_Work order_: Give the count of lines in the data that include "autenticación", with no other words.

_The data_:

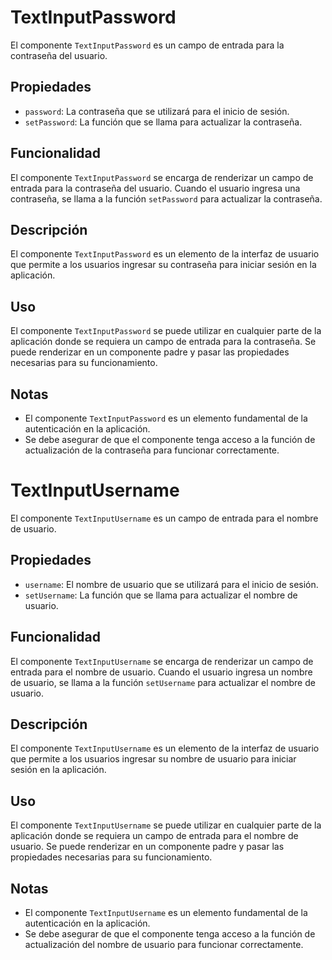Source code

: 

# TextInputPassword

El componente `TextInputPassword` es un campo de entrada para la contraseña del usuario.

## Propiedades

* `password`: La contraseña que se utilizará para el inicio de sesión.
* `setPassword`: La función que se llama para actualizar la contraseña.

## Funcionalidad

El componente `TextInputPassword` se encarga de renderizar un campo de entrada para la contraseña del usuario. Cuando el usuario ingresa una contraseña, se llama a la función `setPassword` para actualizar la contraseña.

## Descripción

El componente `TextInputPassword` es un elemento de la interfaz de usuario que permite a los usuarios ingresar su contraseña para iniciar sesión en la aplicación.

## Uso

El componente `TextInputPassword` se puede utilizar en cualquier parte de la aplicación donde se requiera un campo de entrada para la contraseña. Se puede renderizar en un componente padre y pasar las propiedades necesarias para su funcionamiento.

## Notas

* El componente `TextInputPassword` es un elemento fundamental de la autenticación en la aplicación.
* Se debe asegurar de que el componente tenga acceso a la función de actualización de la contraseña para funcionar correctamente.

# TextInputUsername

El componente `TextInputUsername` es un campo de entrada para el nombre de usuario.

## Propiedades

* `username`: El nombre de usuario que se utilizará para el inicio de sesión.
* `setUsername`: La función que se llama para actualizar el nombre de usuario.

## Funcionalidad

El componente `TextInputUsername` se encarga de renderizar un campo de entrada para el nombre de usuario. Cuando el usuario ingresa un nombre de usuario, se llama a la función `setUsername` para actualizar el nombre de usuario.

## Descripción

El componente `TextInputUsername` es un elemento de la interfaz de usuario que permite a los usuarios ingresar su nombre de usuario para iniciar sesión en la aplicación.

## Uso

El componente `TextInputUsername` se puede utilizar en cualquier parte de la aplicación donde se requiera un campo de entrada para el nombre de usuario. Se puede renderizar en un componente padre y pasar las propiedades necesarias para su funcionamiento.

## Notas

* El componente `TextInputUsername` es un elemento fundamental de la autenticación en la aplicación.
* Se debe asegurar de que el componente tenga acceso a la función de actualización del nombre de usuario para funcionar correctamente.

_Exercise response_: 2